3 Rules of Effective Presentations - Part 3
Rule 3: Effective Presentations Feature Easy-To-Grasp References
This article is the third in a three-part series.
So you’ve been following my advice, using current references in your presentations. Yay!
Now to follow up: Not all current references will be understood by your audience. Anything you reference without explanation must be that ubiquitous that it needs no explanation: Taylor Swift, Stephen Hawking, iPhone, iPad, baseball, former President Barack Obama, The Constitution, streaming, texting, Prince, Colin Kaepernick, Colin Powell — you see where I’m going with this.
It’s okay to reference people and things that aren’t general knowledge. But when you do, clarify who or what your reference is. I often point my clients to the work of author and speaker Lois Frankel. If you’ve never read her work or haven’t heard her speak, you probably don’t know who she is. Ergo, I would reference her like this:
“Nice Girls don’t get the corner office.” - Dr. Lois Frankel, Author and Speaker
Readers now have a sense of whom I am quoting.

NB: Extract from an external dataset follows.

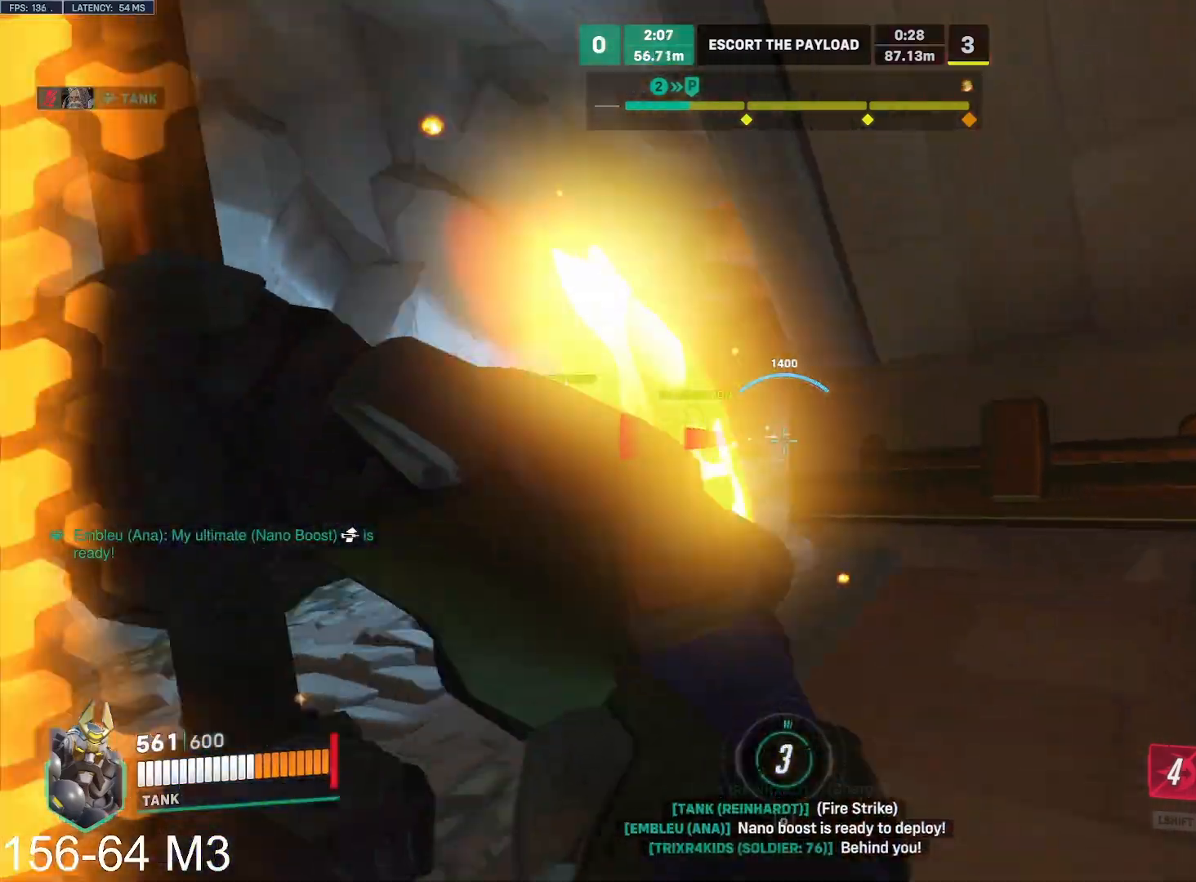
{"keys": ["a", "s"], "mouse": ["left"], "events": [[67, "d", "up"], [333, "d", "down"], [350, "w", "up"], [433, "a", "down"], [483, "d", "up"], [500, "s", "down"]]}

I once attended a training where I received a notebook peppered with supposedly helpful/inspirational quotes. I didn’t recognize the names attributed to the quotes, so I googled all the names. One was an unknown 18th Century philosopher. (Huh?) The other was a made-up person whose only accomplishment was having a dubious entry on wikipedia. The credibility of the training and the author went out the window.